Written by: Matti Minkkinen, University of Turku
Responsible AI grows from the co-operation between regulators, technology developers and AI user organizations
For years, the American hiring company HireVue had used a controversial AI application to analyze candidates’ facial features and movements during job interviews. In January 2021, the company had undergone an independent audit that proved its algorithms to be unbiased, or so they claimed. The case received public attention when critics argued that the hiring company had misrepresented the audit results.
Were the job candidates assessed fairly by the algorithms? Who should have ensured that the auditing itself was unbiased? The algorithmic auditing industry is emerging and questions like these reveal its complex nature.
Organizations must respond to the challenge of governing artificial intelligence and ensuring its socially responsible development. Actions are also needed in industries, governments and at the global level. Responsible AI can be achieved through collaborative networks, but ecosystems around responsible AI are yet to emerge.
Expectations guide our actions
Even if the real ecosystems are just emerging, they already exist at the level of expectations. The early visions – or blueprints, if you like – are often expressed in strategies and policy papers that shape agendas and funding decisions. In other words, expectations have real-world effects.
Expectations are our images of the future and ideas about how our actions influence the future
The United States and China dominate the global AI development, but the European Union aspires to be a key player in responsible AI. In addition to Europe’s competitiveness, the European approach emphasizes societal, ethical and legal considerations that directly link to governance and responsibility issues.
Since the Declaration of Cooperation on Artificial Intelligence in 2018, the EU has produced several AI strategy documents which define the agenda on AI research and policy in Europe and beyond. In our study, we examined five of these strategy documents and reconstructed the EU’s storyline on the European responsible AI ecosystem.
Understanding the EU’s vision for responsible AI helps technology developers and AI user organizations to decide what to do, and what not to do, in response to these expectations. It helps organizations to anticipate their future operating environment and to consider their place in the developing European responsible AI vision: as forerunners, experimenters, moderate conformists or something else.
The foundations, drivers and future of responsible AI in the EU
We identified four key themes that offer a storyline of European responsible AI.
- Trust and trustworthiness as the foundation of responsible AI. Trust is seen as a prerequisite for increased AI adoption, and trust in turn requires clear regulation, auditing and explainability in AI systems.
- Ethics and competitiveness support each other. Therefore, ethical AI is seen as a “win-win proposition”. In the EU documents, strong ethical values are argued to create an appealing brand of trustworthy AI for European businesses.
- Need for a common European approach. This avoids fragmentation and provides a shared vision to promote responsible AI in Europe. European values of fundamental rights and human dignity are seen to be the foundation of this vision.
- The storyline portrays Europe as a potential global leader in responsible AI. Global arenas like OECD, UNESCO and the WTO are important, but Europe leads the way, building alliances around shared values. In this vision, Europe acts as the ecosystem leader and sets the global standards on responsible AI development and use.

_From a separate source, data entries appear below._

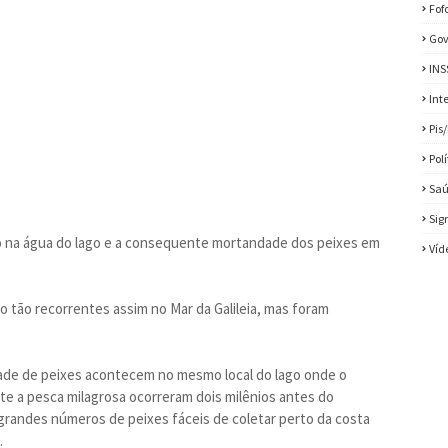
Fof
Gov
INS
Int
Pis
Pol
Sa
Sig
ido na água do lago e a consequente mortandade dos peixes em
Víd
tão recorrentes assim no Mar da Galileia, mas foram
ade de peixes acontecem no mesmo local do lago onde o
te a pesca milagrosa ocorreram dois milênios antes do
grandes números de peixes fáceis de coletar perto da costa
.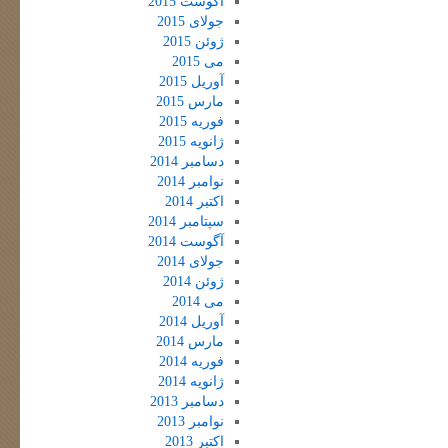
آگوست 2015
جولای 2015
ژوئن 2015
می 2015
آوریل 2015
مارس 2015
فوریه 2015
ژانویه 2015
دسامبر 2014
نوامبر 2014
اکتبر 2014
سپتامبر 2014
آگوست 2014
جولای 2014
ژوئن 2014
می 2014
آوریل 2014
مارس 2014
فوریه 2014
ژانویه 2014
دسامبر 2013
نوامبر 2013
اکتبر 2013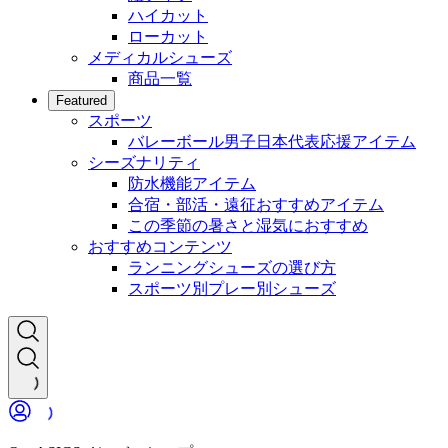
ハイカット
ローカット
メディカルシューズ
商品一覧
Featured
スポーツ
バレーボール男子日本代表応援アイテム
シーズナリティ
防水機能アイテム
合宿・部活・遠征おすすめアイテム
この季節の暑さと湿気におすすめ
おすすめコンテンツ
ランニングシューズの選び方
スポーツ別プレー別シューズ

The future of responsible AI is made in the present
We offer a simplified map to the “sea of expectations” coming from regulators. This map helps to prioritize and respond to these expectations. For example, technology providers may give more weight to trust, when trust and AI acceptance are seen as pieces in a larger visionary project of ecosystem-building. AI consultants, in turn, can find ways of explaining the responsible AI “win-win proposition” to clients.
The key finding of the study is that the EU expectations on responsible AI ecosystems have three layers going from beliefs to value-based network-building. Beliefs on trust and the potential of AI provide a shared basis for action, which is taken further in the European value-based vision. In the final layer, the European focus expands into a global network where Europe acts as a leader on responsible AI.
Our study cannot answer the question of whether the European project for responsible AI will be successful, or whether European leadership on responsible AI is credible or even desirable. However, we provide tools for understanding expectations on emerging ecosystems. We also offer starting points for future research into responsible AI ecosystems, such as studying responsible AI expectations comparatively in different regions (North America, Asia), and studying new business models in responsible AI.
Future directions of responsible AI ecosystems are made in the present, in expectations and actions. Fostering a viable ecosystem for responsible AI is a crucial question in the coming years from both economic and ethical perspectives.